Niet-wettelijke instrumenten 1. Bestuurlijk overleg 2. Subsidies 3. Faciliteren door inzet kennis / capaciteit / etc. 4. Communicatie 5. Convenanten
Waterwet 6. Sturing via beleid: Via het provinciale waterplan wordt het (water)beleid van de provincie vastgelegd. Waterschappen moeten rekening houden met het provinciale plan bij het opstellen van hun waterbeheerplannen. Zie artikel 4.6 Waterwet.
7. Instructiebevoegdheid: De provincie kan, met het oog op een samenhangend en doelmatig regionaal waterbeheer, regels stellen met betrekking tot de voorbereiding, vaststelling, wijziging en inhoud van plannen en besluiten van waterschappen. Zie artikel 3.11 Waterwet. Gedacht kan worden aan regels ten aanzien van grondwateronttrekkingen, omdat de Waterwet daar weinig over regelt, in tegenstelling tot de Grondwaterwet.

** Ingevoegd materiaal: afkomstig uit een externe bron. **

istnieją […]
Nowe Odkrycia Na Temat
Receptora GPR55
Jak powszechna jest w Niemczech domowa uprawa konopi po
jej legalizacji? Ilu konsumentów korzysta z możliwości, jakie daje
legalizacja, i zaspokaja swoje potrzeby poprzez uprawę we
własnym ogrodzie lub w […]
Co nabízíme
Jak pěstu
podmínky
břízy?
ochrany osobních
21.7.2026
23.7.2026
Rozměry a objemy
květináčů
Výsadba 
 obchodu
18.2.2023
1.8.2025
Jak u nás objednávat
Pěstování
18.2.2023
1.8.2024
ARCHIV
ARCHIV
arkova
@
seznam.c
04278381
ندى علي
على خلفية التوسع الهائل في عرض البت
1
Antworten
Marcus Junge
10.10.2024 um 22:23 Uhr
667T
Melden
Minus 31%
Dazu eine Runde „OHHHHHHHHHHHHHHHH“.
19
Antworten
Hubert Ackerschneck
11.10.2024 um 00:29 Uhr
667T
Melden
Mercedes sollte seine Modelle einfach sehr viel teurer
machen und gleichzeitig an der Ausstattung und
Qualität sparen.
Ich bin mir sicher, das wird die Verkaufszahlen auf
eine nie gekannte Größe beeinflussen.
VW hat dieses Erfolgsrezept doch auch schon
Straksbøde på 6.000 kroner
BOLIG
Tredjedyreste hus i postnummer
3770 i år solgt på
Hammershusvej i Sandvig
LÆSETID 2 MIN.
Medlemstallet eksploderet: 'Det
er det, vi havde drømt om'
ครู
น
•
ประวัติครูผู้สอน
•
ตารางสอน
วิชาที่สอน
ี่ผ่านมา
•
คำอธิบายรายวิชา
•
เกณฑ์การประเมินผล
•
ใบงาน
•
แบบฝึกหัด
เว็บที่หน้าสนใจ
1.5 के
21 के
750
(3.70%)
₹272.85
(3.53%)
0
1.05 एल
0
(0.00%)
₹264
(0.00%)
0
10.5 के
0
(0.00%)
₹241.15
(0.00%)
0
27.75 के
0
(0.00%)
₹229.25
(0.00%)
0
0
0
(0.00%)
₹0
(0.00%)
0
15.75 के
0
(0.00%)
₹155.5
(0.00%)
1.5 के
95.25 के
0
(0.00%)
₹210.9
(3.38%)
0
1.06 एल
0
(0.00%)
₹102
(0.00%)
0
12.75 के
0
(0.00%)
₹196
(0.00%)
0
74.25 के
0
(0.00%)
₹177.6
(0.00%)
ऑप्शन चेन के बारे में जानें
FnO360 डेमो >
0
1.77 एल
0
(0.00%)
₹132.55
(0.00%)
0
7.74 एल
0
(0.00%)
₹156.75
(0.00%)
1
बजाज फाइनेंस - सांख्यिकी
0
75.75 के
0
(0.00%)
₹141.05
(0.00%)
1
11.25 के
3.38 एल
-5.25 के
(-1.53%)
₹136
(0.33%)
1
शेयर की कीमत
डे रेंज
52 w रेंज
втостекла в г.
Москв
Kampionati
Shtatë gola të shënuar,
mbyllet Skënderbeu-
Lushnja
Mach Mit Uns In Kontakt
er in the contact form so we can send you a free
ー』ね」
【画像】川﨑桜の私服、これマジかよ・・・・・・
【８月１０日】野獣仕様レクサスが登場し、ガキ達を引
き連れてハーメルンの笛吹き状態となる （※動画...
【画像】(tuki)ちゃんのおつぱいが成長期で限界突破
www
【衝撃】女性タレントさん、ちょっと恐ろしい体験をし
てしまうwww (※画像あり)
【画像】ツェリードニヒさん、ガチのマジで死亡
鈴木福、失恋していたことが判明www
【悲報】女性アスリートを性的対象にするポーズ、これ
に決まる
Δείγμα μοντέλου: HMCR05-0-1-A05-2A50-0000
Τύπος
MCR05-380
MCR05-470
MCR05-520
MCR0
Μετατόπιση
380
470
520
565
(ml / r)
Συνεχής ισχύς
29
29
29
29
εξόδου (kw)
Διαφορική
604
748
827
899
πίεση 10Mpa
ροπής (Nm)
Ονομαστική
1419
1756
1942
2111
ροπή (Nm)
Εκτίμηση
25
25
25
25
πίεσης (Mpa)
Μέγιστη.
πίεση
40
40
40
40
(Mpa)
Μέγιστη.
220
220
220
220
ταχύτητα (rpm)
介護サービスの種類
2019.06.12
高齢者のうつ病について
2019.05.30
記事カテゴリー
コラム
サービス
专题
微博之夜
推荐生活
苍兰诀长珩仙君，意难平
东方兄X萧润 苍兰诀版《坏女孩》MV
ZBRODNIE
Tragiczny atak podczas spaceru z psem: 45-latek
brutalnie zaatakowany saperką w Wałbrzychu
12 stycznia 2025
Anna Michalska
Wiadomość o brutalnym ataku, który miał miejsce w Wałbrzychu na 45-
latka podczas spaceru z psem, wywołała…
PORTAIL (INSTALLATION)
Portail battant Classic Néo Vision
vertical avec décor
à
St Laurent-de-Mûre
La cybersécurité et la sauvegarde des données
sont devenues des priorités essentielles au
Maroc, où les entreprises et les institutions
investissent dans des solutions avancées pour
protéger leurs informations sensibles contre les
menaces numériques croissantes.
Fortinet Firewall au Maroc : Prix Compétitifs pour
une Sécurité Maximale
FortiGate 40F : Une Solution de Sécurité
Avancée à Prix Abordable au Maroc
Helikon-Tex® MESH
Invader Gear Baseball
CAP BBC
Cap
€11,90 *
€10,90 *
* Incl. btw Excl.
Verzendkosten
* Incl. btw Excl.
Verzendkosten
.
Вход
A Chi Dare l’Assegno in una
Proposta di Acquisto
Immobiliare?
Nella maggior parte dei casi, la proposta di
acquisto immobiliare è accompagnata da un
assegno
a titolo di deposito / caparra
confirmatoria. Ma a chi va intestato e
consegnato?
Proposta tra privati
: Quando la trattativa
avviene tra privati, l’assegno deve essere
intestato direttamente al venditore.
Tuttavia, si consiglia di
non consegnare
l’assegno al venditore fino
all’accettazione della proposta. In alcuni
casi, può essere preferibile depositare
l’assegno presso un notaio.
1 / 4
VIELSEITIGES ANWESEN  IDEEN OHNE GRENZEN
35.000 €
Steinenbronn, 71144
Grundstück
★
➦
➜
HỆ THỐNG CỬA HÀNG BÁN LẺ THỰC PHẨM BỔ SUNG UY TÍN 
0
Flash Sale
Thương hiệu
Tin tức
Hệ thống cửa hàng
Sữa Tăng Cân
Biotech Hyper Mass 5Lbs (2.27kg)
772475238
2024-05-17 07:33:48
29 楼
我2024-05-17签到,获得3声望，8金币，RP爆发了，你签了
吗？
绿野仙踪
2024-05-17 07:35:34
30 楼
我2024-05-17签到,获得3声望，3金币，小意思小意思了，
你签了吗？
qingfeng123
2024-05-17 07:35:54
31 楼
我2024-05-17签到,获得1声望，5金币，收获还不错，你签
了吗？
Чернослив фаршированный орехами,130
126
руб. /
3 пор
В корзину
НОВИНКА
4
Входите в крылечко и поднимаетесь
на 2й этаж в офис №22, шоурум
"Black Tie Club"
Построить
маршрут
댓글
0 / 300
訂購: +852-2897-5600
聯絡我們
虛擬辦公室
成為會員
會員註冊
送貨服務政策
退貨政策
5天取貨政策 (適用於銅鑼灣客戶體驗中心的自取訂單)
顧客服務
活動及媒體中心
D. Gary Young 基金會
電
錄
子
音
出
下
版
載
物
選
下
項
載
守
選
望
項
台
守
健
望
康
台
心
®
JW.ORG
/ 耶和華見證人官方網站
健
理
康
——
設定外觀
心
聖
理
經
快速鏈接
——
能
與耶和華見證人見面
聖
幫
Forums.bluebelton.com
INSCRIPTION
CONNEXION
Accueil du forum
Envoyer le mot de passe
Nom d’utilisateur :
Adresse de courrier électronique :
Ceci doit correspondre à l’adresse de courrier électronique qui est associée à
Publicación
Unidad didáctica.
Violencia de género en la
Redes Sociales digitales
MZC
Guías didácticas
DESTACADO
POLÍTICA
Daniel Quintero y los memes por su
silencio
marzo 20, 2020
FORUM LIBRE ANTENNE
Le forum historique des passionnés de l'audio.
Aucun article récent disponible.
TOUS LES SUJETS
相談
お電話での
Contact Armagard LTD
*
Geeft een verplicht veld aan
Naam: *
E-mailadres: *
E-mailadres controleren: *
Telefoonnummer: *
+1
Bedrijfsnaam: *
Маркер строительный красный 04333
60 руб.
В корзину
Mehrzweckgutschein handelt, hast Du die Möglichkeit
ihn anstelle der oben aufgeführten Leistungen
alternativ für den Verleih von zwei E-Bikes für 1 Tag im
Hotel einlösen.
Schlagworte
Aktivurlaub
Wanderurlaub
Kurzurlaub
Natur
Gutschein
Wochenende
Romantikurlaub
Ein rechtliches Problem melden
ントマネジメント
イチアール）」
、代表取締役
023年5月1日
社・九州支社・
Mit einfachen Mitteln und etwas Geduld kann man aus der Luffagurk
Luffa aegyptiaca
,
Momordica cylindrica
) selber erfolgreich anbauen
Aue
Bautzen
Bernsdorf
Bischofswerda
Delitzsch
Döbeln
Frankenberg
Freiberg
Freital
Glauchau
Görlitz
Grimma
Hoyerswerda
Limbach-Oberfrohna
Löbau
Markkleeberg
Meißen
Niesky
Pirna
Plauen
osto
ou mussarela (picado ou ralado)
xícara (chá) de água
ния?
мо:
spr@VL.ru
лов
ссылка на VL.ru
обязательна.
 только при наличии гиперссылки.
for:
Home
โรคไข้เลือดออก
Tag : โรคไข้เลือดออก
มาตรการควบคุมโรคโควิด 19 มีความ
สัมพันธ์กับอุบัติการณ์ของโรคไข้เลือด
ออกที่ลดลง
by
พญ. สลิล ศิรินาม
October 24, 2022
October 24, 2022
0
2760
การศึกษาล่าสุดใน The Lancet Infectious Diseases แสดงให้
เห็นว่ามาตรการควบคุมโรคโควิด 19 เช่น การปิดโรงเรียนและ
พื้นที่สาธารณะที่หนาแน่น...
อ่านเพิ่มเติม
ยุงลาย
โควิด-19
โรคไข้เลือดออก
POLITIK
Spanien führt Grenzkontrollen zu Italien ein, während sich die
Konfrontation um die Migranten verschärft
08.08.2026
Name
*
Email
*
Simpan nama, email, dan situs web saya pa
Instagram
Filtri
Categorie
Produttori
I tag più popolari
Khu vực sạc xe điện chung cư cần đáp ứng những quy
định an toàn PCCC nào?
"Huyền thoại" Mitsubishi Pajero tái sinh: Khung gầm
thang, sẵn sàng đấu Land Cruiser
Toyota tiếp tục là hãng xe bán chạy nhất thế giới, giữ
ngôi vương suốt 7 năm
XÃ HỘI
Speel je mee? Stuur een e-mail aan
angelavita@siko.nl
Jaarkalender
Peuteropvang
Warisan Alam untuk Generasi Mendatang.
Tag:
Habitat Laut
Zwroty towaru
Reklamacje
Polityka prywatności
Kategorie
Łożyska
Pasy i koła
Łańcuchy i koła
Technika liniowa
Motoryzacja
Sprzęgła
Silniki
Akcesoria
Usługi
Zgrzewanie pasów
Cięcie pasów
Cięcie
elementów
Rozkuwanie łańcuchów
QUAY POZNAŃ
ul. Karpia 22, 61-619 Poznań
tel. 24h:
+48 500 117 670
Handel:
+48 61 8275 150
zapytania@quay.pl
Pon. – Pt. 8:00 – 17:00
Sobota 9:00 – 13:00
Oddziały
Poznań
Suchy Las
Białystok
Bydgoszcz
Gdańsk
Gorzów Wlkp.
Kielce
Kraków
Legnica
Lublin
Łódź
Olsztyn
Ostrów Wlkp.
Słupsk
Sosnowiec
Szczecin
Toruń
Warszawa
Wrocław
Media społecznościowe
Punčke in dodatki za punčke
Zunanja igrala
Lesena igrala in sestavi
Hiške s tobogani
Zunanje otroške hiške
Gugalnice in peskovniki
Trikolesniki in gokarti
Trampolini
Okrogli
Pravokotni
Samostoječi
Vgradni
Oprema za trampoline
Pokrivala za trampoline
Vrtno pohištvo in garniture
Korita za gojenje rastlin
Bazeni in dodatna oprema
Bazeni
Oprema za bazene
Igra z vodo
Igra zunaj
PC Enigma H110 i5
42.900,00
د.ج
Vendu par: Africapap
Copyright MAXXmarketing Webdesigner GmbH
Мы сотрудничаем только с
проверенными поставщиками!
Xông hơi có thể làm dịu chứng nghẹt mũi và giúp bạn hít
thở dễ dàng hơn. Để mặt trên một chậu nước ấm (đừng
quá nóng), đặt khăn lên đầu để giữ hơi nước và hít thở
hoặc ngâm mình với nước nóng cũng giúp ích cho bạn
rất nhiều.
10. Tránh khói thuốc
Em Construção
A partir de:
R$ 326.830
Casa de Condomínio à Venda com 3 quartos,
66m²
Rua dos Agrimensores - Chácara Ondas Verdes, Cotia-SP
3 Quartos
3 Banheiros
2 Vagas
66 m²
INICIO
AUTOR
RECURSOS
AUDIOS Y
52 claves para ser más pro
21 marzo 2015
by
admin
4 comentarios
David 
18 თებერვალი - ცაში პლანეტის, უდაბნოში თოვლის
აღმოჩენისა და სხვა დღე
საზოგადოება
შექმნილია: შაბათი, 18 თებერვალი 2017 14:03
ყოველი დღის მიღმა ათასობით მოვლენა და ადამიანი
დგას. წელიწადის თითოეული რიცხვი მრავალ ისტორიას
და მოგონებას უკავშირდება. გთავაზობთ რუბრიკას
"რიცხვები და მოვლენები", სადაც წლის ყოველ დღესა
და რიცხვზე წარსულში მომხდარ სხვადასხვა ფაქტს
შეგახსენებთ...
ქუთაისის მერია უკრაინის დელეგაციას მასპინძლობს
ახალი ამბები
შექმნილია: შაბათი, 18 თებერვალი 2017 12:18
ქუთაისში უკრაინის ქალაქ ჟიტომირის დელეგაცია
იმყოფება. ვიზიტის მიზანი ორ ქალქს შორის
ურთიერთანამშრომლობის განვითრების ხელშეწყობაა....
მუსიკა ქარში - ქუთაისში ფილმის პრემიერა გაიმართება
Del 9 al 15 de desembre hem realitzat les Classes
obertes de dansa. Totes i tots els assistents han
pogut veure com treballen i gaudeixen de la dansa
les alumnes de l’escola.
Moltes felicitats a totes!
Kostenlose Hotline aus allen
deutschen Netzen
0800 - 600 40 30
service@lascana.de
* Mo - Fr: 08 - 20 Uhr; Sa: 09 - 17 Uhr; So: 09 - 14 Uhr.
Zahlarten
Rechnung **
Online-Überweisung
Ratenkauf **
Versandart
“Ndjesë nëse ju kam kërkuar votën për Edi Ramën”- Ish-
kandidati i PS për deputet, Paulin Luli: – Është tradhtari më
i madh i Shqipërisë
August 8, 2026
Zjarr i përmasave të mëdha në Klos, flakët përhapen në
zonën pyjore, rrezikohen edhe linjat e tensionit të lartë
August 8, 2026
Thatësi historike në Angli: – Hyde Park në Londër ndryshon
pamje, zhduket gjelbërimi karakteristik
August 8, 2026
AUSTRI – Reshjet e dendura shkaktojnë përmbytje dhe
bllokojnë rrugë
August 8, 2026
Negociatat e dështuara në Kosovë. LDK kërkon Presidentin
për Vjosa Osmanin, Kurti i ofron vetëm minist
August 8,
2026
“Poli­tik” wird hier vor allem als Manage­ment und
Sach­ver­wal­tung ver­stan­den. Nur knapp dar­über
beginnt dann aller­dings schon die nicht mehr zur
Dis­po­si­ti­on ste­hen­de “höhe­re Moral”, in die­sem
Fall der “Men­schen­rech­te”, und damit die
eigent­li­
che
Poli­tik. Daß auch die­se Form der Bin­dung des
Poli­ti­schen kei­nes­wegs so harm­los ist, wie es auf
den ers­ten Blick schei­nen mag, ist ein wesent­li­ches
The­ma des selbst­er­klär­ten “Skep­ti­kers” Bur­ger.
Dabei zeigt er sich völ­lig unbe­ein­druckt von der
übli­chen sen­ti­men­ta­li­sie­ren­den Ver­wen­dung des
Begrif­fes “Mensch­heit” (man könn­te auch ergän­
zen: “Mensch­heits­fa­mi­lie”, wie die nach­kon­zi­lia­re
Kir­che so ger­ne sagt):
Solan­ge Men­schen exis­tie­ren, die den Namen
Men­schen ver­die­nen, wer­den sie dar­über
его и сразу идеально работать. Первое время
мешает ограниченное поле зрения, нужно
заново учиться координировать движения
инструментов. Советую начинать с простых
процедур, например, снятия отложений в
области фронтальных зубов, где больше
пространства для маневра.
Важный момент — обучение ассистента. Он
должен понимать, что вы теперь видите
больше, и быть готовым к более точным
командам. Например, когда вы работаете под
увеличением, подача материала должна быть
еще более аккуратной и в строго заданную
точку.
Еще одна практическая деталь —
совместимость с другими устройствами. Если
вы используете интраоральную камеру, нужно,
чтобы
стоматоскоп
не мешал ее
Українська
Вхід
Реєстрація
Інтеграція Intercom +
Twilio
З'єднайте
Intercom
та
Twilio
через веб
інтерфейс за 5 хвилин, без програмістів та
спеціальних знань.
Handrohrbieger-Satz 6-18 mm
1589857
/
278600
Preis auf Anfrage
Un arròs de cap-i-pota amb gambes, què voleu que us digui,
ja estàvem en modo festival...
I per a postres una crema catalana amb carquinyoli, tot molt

8. Aanwijzingsbevoegdheid: GS kunnen het waterschap een aanwijzing geven omtrent de uitoefening van taken of bevoegdheden. Ze kunnen dit doen als een samenhangend en doelmatig regionaal waterbeheer dat vordert. Eventueel kunnen GS uiteindelijk zelf voorzien in een beslissing, namens het waterschap. Een aanwijzing kan pro-actief worden gegeven of reactief. Zie artikel 3.12 Waterwet. De aanwijzing en het eventueel zelf voorzien kan ook ingezet worden bij gevaar (In-de-plaatstreding bij taakverwaarlozing).
9. Regels over te verstrekken informatie: De provincie kan regels stellen omtrent door waterschappen te verstrekken informatie
(bijvoorbeeld voortgangsrapportages). Zie artikel 3.10 Waterwet.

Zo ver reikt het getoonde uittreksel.